Meg turned. It was Ross, one hand on the window frame he had just stepped through, staring at the pair of them as though he had seen a ghost.

‘Good afternoon, my lord,’ Meg said, summoning up
all her composure. ‘I will clear up directly.’ Beside her William scrambled to his feet.

‘That is all right,’ Ross said. ‘I told my brother he may use the library.’

‘But you did not tell me I could turn out half the bookshelves.’ Meg cast a rueful look at the table.

‘I’ll put them away,’ William said. ‘Mrs Halgate was helping me.’ She could feel his tension in case Ross was angry.

‘I know.’ Ross smiled at her. Meg felt light-headed. There was so much meaning in that smile, so much warmth in the caress of his eyes.

‘I will just go and see whether they have finished in your bed…bedchamber.’ She stumbled over the word. ‘We changed the curtains for something lighter. But I haven’t found the seascapes I was going to replace the portraits with yet. Excuse me.’

Ross watched as Meg whisked out of the door, her cheeks pink. He had never seen her so flurried before and it was both charming and, he was amused to discover, flattering, that he could put her in such a state.

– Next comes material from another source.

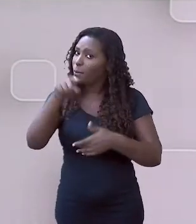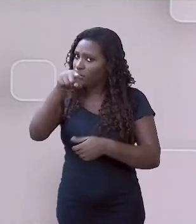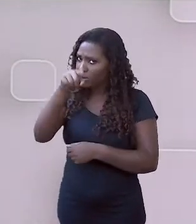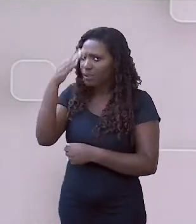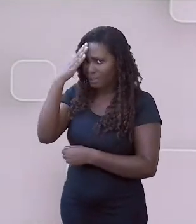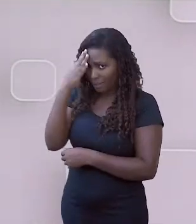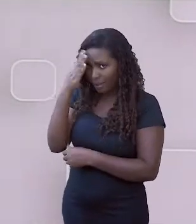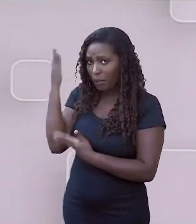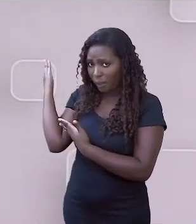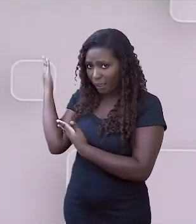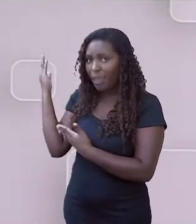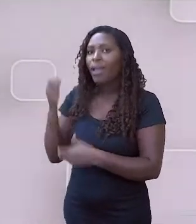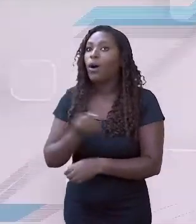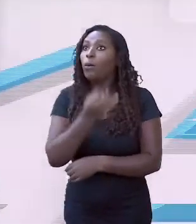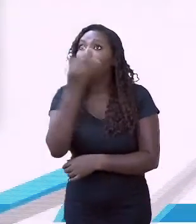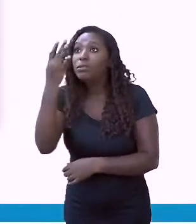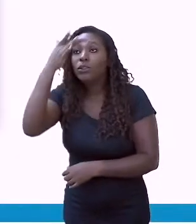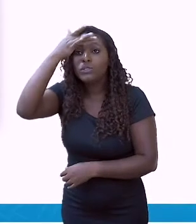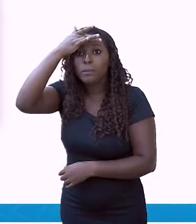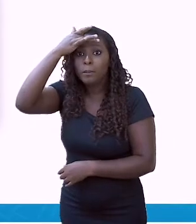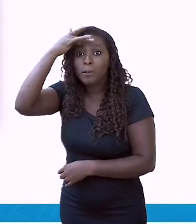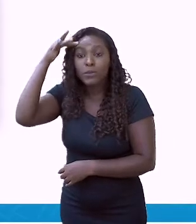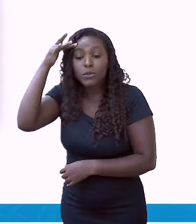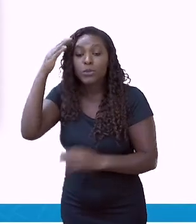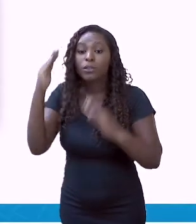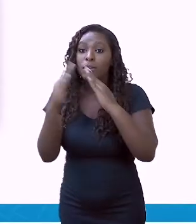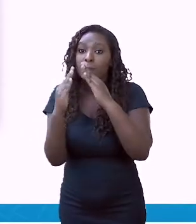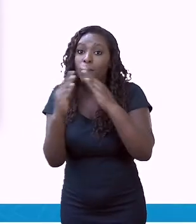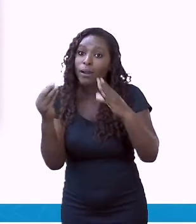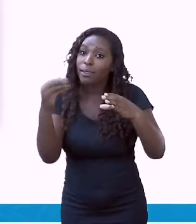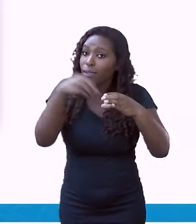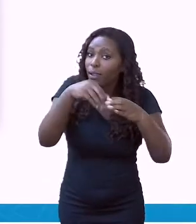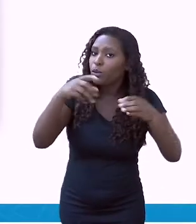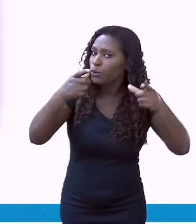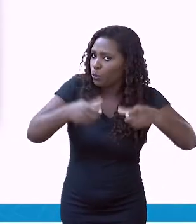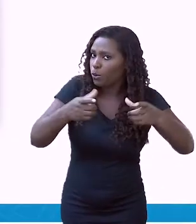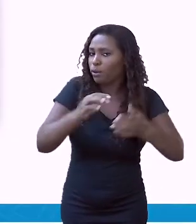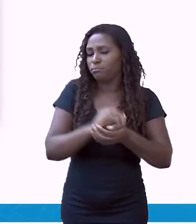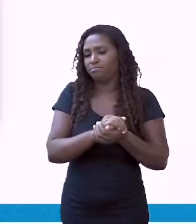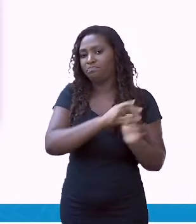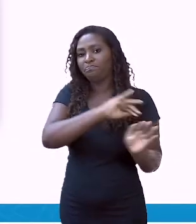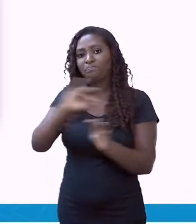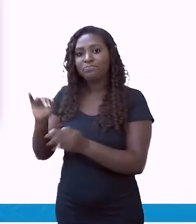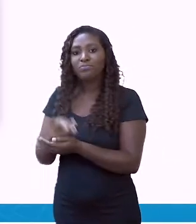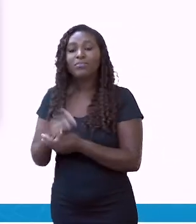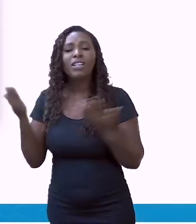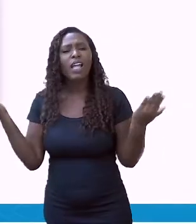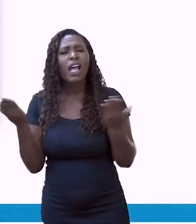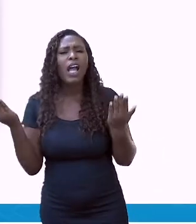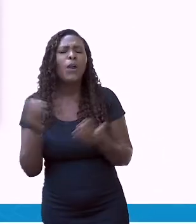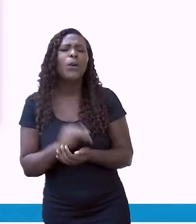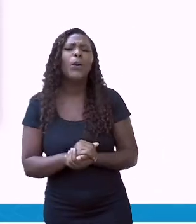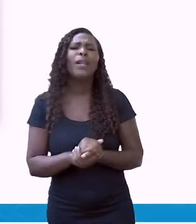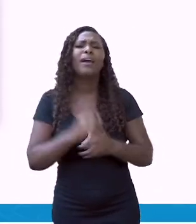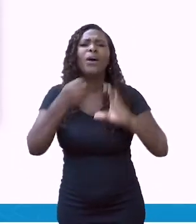ver outra característica das populações, as migrações. Nós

But she was not the only one feeling disconcerted. He had stood at the window watching them—the woman who was his lover, the boy who could pass as his son—and had felt a shock of recognition, a premonition almost. They had looked right together, companionable, sharing and enjoying the books without the need to say very much. She must have known who William was, but she accepted him.